Senator for Rougemont senate division
- In office March 12, 1907 – April 19, 1930
- Appointed by: Wilfrid Laurier
- Preceded by: William Hales Hingston
- Succeeded by: Rodolphe Lemieux

Personal details
- Born: September 27, 1827 Saint-Hyacinthe, Lower Canada
- Died: April 19, 1930 (aged 102) Saint-Hyacinthe, Quebec
- Party: Liberal Party of Canada
- Relations: Jean Dessaulles (Father)
- Occupation: Businessman

= Georges-Casimir Dessaulles =

Canadian politician

Georges-Casimir Dessaulles (September 29, 1827 – April 19, 1930), was a Canadian businessman, statesman and senator. Dessaulles was one of the oldest serving politicians ever, only surpassed by Giovanni Battista Borea d'Olmo. Appointed to the Senate of Canada representing the Province of Quebec in 1907 at age 80, Dessaulles served for 23 years before dying at age 102.

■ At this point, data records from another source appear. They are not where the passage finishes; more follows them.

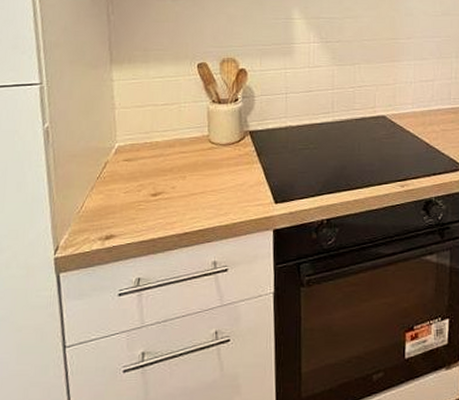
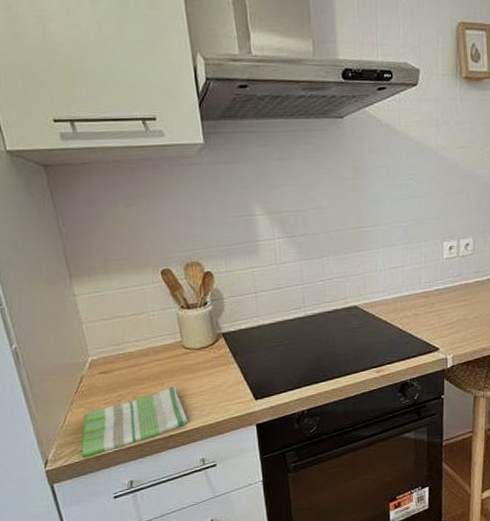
dish towel: none [92,181,205,249] -> present [80,386,189,459]

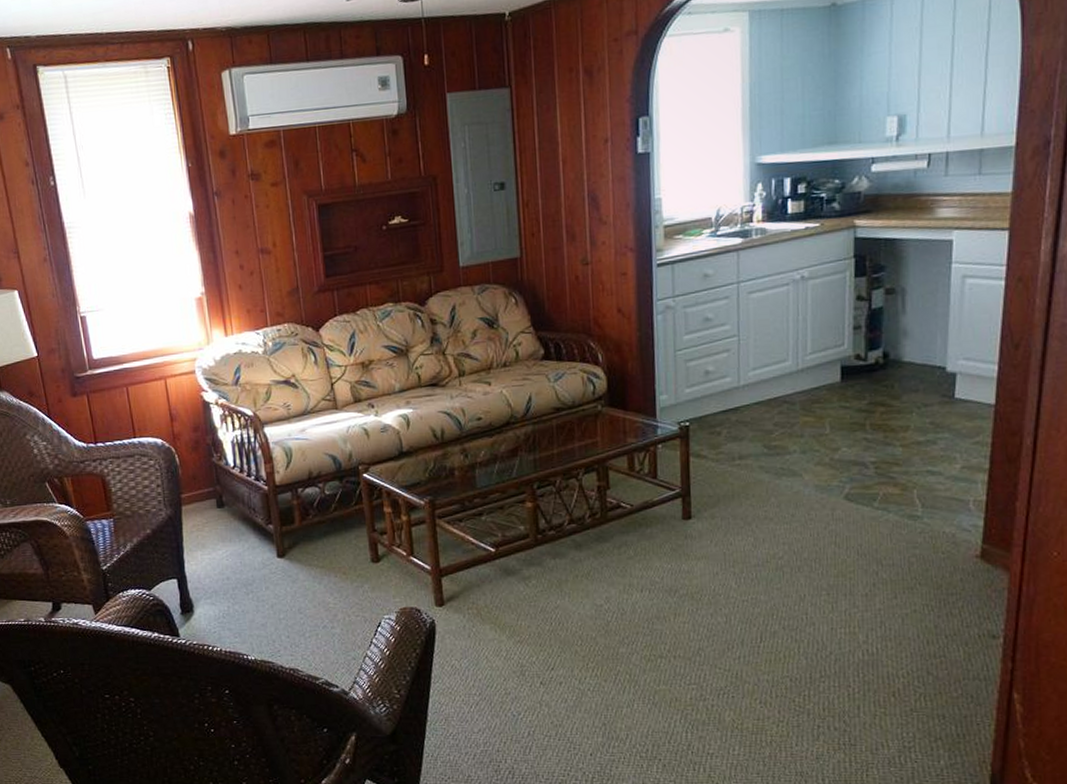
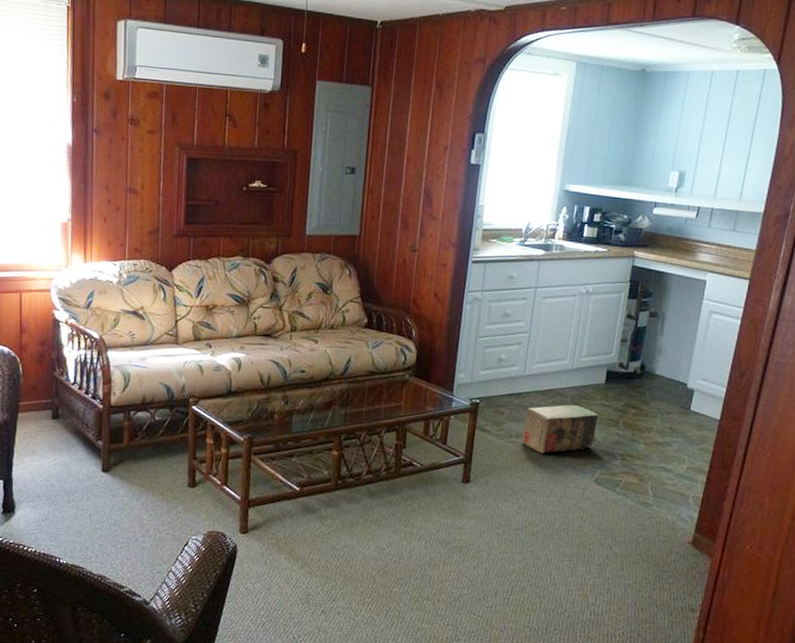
cardboard box: none [747,412,839,474] -> present [522,404,599,454]

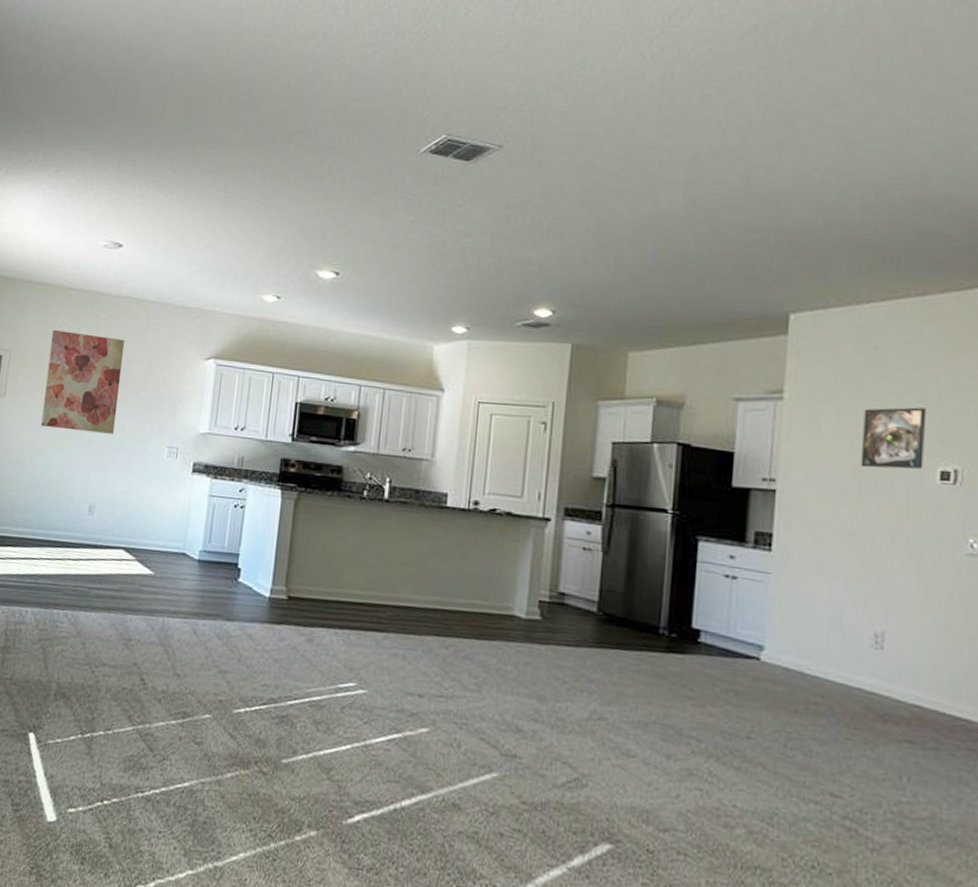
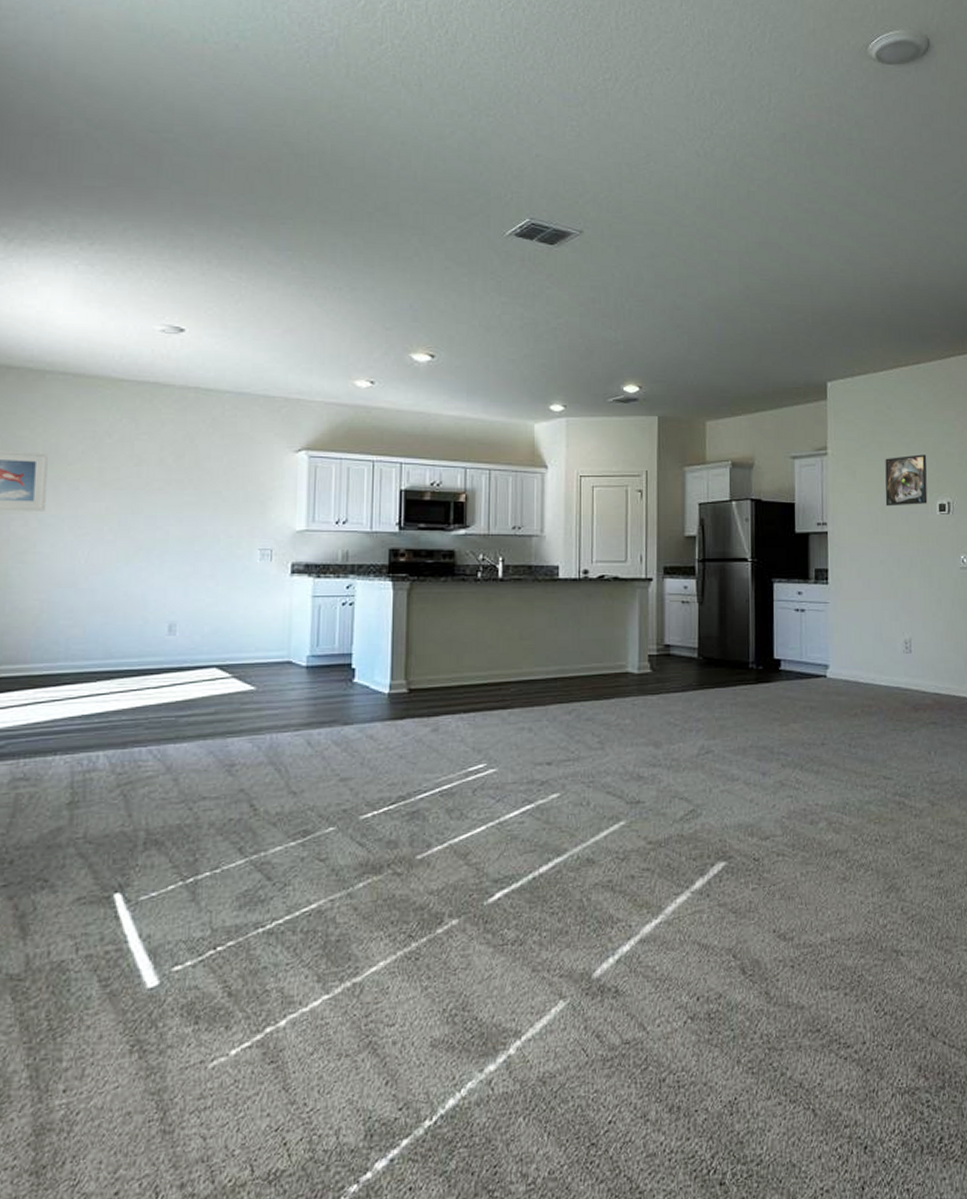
wall art: present [41,329,125,434] -> none [97,427,197,542]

Dessaulles was born in Saint-Hyacinthe, Lower Canada in 1827, the son of Jean Dessaulles and a nephew of Louis-Joseph Papineau. Dessaulles attended college at Georgetown University where he was a member of the Philodemic Society, graduating in 1848. Before becoming senator, Dessaulles was president of the Bank of Saint-Hyacinthe, and mayor of Saint-Hyacinthe. He also represented Saint-Hyacinthe in the Legislative Assembly of Quebec from 1897 to 1900. He was a last-minute candidate for the provincial seat, having been nominated after the death of the previous candidate, his son-in-law Maurice St-Jacques.

In 1857, he had married Émilie-Emma, the daughter of judge Dominique Mondelet; in 1869, he married Louise-Frances Leman after the death of his first wife. His 100th birthday was marked as a historic moment in the senate, because Dessaulles had become only the second sitting senator to reach the age of 100 (the other being David Wark). At his death in 1930, Dessaulles was the oldest sitting politician in the world. To date, no one has beaten this record.

Dessaulles is also renowned for only having spoken twice while serving as a Senator. Once to deny that his appointment was part of a corrupt bargain, and a second time to thank his fellow senators for his portrait, on his 100th birthday.

His daughter Henriette Dessaulles became a noted writer and journalist.